RECORDS SUPPLIED:
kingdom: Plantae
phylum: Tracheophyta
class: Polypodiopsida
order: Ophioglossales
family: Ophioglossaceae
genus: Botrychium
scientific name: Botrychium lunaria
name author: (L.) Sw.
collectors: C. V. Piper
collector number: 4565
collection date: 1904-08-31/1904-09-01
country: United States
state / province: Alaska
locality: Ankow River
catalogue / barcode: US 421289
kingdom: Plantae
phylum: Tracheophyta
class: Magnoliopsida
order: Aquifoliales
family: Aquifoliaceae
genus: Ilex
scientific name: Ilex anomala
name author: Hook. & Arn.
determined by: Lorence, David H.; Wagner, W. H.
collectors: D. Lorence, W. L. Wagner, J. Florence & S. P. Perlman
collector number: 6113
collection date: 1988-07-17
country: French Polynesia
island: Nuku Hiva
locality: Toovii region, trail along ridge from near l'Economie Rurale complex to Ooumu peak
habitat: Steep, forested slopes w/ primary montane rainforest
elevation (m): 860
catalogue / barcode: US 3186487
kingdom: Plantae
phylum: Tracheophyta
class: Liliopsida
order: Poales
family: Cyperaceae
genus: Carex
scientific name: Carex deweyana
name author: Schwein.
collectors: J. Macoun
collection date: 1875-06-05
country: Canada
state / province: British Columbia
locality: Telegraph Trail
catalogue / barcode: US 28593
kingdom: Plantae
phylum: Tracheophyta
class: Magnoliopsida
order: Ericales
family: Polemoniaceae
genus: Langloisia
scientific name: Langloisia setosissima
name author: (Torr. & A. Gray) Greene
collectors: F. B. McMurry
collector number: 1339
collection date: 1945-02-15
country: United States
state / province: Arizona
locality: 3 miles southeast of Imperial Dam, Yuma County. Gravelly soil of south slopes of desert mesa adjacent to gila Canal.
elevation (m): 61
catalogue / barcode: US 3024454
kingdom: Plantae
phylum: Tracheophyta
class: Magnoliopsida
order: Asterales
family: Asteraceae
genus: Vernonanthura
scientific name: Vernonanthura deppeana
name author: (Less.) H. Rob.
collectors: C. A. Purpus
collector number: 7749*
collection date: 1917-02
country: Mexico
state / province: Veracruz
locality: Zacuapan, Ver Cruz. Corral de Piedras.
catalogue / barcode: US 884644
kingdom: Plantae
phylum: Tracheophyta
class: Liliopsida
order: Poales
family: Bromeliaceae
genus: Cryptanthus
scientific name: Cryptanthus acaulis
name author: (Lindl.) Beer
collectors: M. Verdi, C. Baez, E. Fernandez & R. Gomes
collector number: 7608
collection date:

TO BE DONE: Lay out the lines above, from the very first one through the line that contains "state / province: Arizona", as a Markdown table with the columns Row and Line. Number each row, and leave out any blank lines.

EXERCISE RESPONSE:
| Row | Line |
|---|---|
| 1 | kingdom: Plantae |
| 2 | phylum: Tracheophyta |
| 3 | class: Polypodiopsida |
| 4 | order: Ophioglossales |
| 5 | family: Ophioglossaceae |
| 6 | genus: Botrychium |
| 7 | scientific name: Botrychium lunaria |
| 8 | name author: (L.) Sw. |
| 9 | collectors: C. V. Piper |
| 10 | collector number: 4565 |
| 11 | collection date: 1904-08-31/1904-09-01 |
| 12 | country: United States |
| 13 | state / province: Alaska |
| 14 | locality: Ankow River |
| 15 | catalogue / barcode: US 421289 |
| 16 | kingdom: Plantae |
| 17 | phylum: Tracheophyta |
| 18 | class: Magnoliopsida |
| 19 | order: Aquifoliales |
| 20 | family: Aquifoliaceae |
| 21 | genus: Ilex |
| 22 | scientific name: Ilex anomala |
| 23 | name author: Hook. & Arn. |
| 24 | determined by: Lorence, David H.; Wagner, W. H. |
| 25 | collectors: D. Lorence, W. L. Wagner, J. Florence & S. P. Perlman |
| 26 | collector number: 6113 |
| 27 | collection date: 1988-07-17 |
| 28 | country: French Polynesia |
| 29 | island: Nuku Hiva |
| 30 | locality: Toovii region, trail along ridge from near l'Economie Rurale complex to Ooumu peak |
| 31 | habitat: Steep, forested slopes w/ primary montane rainforest |
| 32 | elevation (m): 860 |
| 33 | catalogue / barcode: US 3186487 |
| 34 | kingdom: Plantae |
| 35 | phylum: Tracheophyta |
| 36 | class: Liliopsida |
| 37 | order: Poales |
| 38 | family: Cyperaceae |
| 39 | genus: Carex |
| 40 | scientific name: Carex deweyana |
| 41 | name author: Schwein. |
| 42 | collectors: J. Macoun |
| 43 | collection date: 1875-06-05 |
| 44 | country: Canada |
| 45 | state / province: British Columbia |
| 46 | locality: Telegraph Trail |
| 47 | catalogue / barcode: US 28593 |
| 48 | kingdom: Plantae |
| 49 | phylum: Tracheophyta |
| 50 | class: Magnoliopsida |
| 51 | order: Ericales |
| 52 | family: Polemoniaceae |
| 53 | genus: Langloisia |
| 54 | scientific name: Langloisia setosissima |
| 55 | name author: (Torr. & A. Gray) Greene |
| 56 | collectors: F. B. McMurry |
| 57 | collector number: 1339 |
| 58 | collection date: 1945-02-15 |
| 59 | country: United States |
| 60 | state / province: Arizona |